## TASK DETAILS
Please restate every line below exactly, without any pictures.

Stored data:
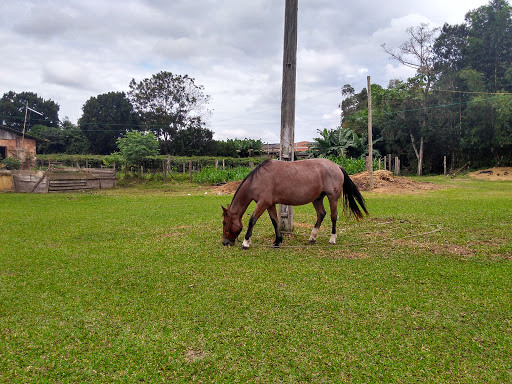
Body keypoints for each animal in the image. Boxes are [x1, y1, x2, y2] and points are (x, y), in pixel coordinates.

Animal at [221, 157, 368, 249]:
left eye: (224, 223)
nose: (224, 242)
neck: (258, 179)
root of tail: (337, 166)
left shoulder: (263, 203)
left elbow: (252, 220)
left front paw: (245, 243)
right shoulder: (270, 204)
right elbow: (275, 222)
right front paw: (277, 241)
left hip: (333, 198)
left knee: (333, 217)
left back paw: (332, 239)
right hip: (317, 199)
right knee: (321, 214)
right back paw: (312, 238)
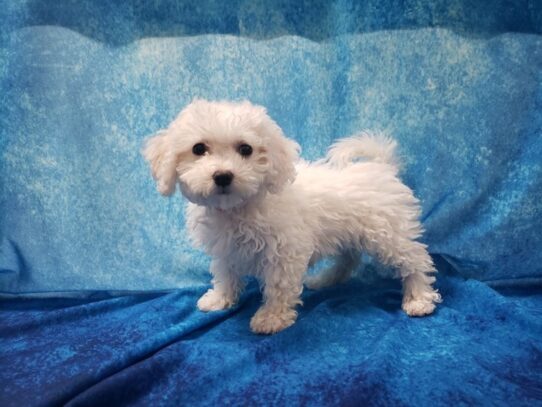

## OUTPUT FOR THIS TASK
Body keypoints for each animal in the image. Boxes are [x1, y1, x2, y2] and points are (x, y), in pixel coordinates.

Animal at [221, 157, 368, 249]:
left eye: (224, 223)
nose: (224, 242)
neck: (258, 179)
root of tail: (337, 166)
left shoulder: (263, 203)
left elbow: (252, 220)
left front paw: (245, 243)
right shoulder: (270, 204)
right elbow: (275, 222)
right front paw: (277, 241)
left hip: (333, 198)
left knee: (333, 217)
left back paw: (332, 239)
right hip: (317, 199)
right knee: (321, 214)
right back paw: (312, 238)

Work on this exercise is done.